Recorded data
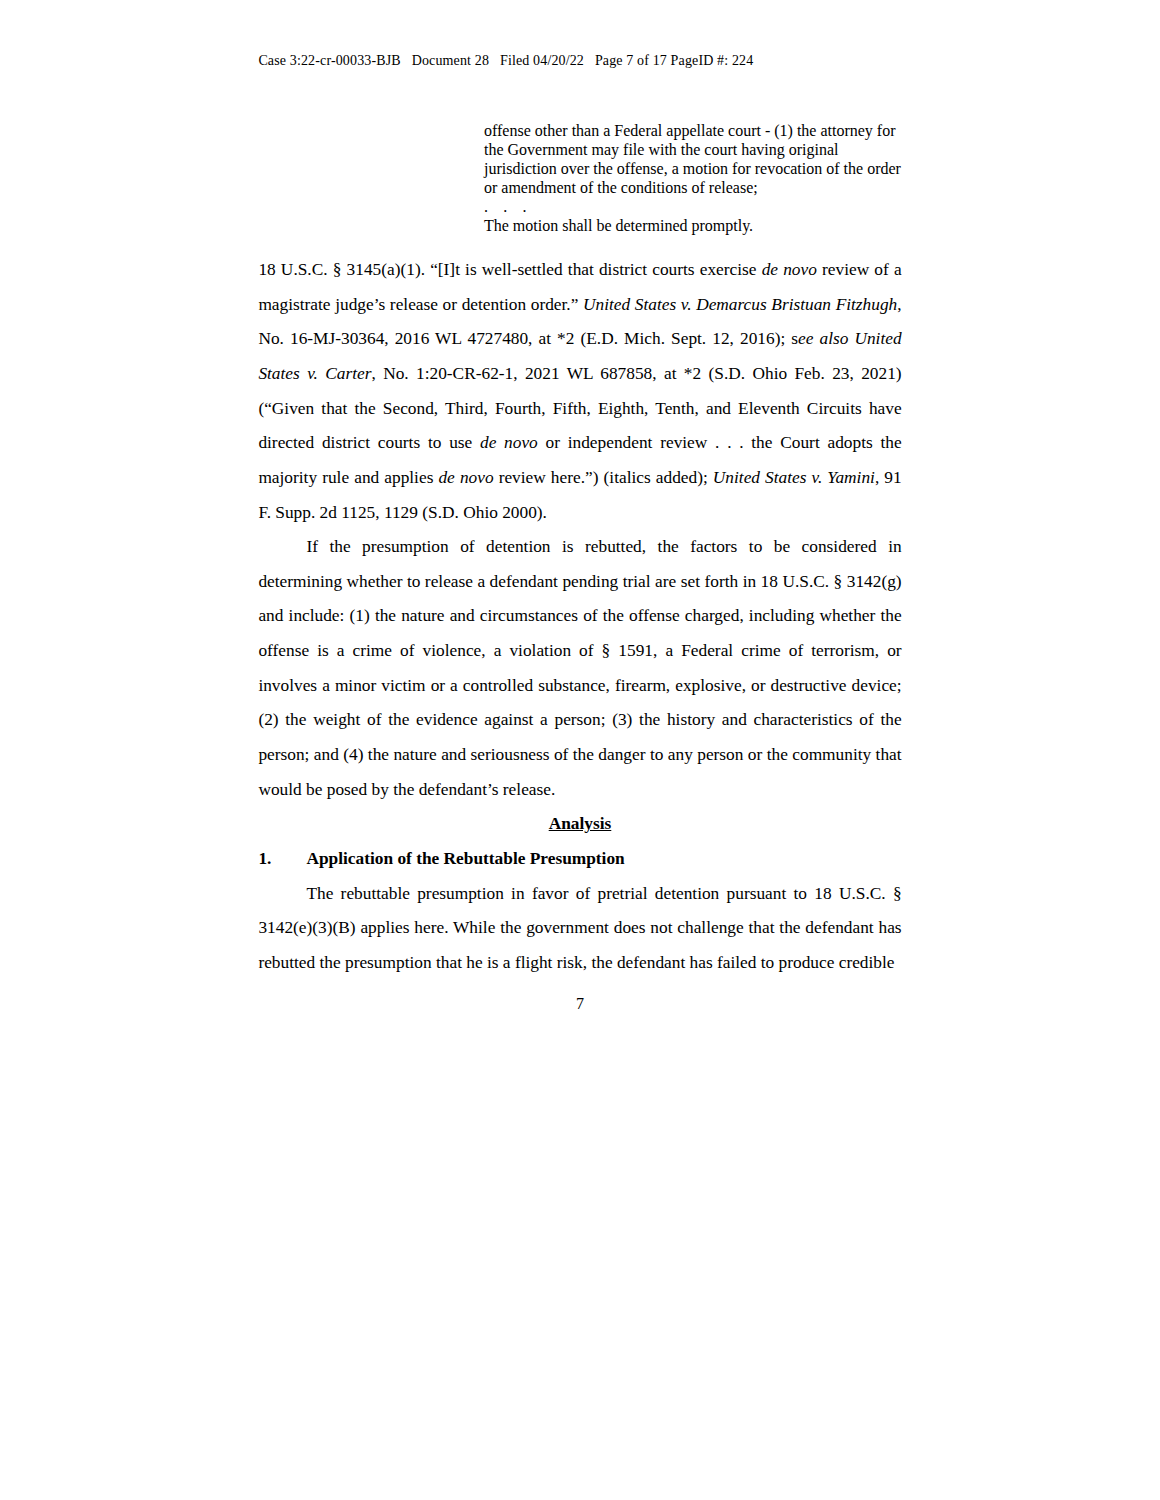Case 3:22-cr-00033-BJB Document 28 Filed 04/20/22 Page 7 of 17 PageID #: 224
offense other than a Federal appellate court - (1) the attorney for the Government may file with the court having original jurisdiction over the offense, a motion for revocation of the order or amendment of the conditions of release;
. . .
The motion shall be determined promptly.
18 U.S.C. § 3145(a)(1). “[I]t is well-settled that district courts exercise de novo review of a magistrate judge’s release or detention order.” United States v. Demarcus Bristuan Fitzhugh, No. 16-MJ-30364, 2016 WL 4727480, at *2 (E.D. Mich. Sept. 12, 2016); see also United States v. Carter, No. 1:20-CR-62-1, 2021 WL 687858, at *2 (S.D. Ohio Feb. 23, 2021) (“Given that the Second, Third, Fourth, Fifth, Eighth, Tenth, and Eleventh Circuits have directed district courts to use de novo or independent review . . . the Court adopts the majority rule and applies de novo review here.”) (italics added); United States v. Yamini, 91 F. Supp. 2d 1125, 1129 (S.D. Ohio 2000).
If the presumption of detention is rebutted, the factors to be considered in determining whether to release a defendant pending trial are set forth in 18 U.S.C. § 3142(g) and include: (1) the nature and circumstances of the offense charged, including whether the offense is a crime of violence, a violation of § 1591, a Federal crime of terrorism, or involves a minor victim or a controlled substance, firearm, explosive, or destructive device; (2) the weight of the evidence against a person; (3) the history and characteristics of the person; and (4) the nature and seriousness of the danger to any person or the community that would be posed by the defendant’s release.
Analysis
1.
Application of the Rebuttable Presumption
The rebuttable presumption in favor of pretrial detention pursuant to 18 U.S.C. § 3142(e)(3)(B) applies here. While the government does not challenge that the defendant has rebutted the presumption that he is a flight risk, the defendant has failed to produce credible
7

#### [Exercise description]
Go through the entries and retype them exactly, except for the images.

#### [The answer]
Case 3:22-cr-00033-BJB Document 28 Filed 04/20/22 Page 7 of 17 PageID #: 224
offense other than a Federal appellate court - (1) the attorney for the Government may file with the court having original jurisdiction over the offense, a motion for revocation of the order or amendment of the conditions of release;
. . .
The motion shall be determined promptly.
18 U.S.C. § 3145(a)(1). “[I]t is well-settled that district courts exercise de novo review of a magistrate judge’s release or detention order.” United States v. Demarcus Bristuan Fitzhugh, No. 16-MJ-30364, 2016 WL 4727480, at *2 (E.D. Mich. Sept. 12, 2016); see also United States v. Carter, No. 1:20-CR-62-1, 2021 WL 687858, at *2 (S.D. Ohio Feb. 23, 2021) (“Given that the Second, Third, Fourth, Fifth, Eighth, Tenth, and Eleventh Circuits have directed district courts to use de novo or independent review . . . the Court adopts the majority rule and applies de novo review here.”) (italics added); United States v. Yamini, 91 F. Supp. 2d 1125, 1129 (S.D. Ohio 2000).
If the presumption of detention is rebutted, the factors to be considered in determining whether to release a defendant pending trial are set forth in 18 U.S.C. § 3142(g) and include: (1) the nature and circumstances of the offense charged, including whether the offense is a crime of violence, a violation of § 1591, a Federal crime of terrorism, or involves a minor victim or a controlled substance, firearm, explosive, or destructive device; (2) the weight of the evidence against a person; (3) the history and characteristics of the person; and (4) the nature and seriousness of the danger to any person or the community that would be posed by the defendant’s release.
Analysis
1.
Application of the Rebuttable Presumption
The rebuttable presumption in favor of pretrial detention pursuant to 18 U.S.C. § 3142(e)(3)(B) applies here. While the government does not challenge that the defendant has rebutted the presumption that he is a flight risk, the defendant has failed to produce credible
7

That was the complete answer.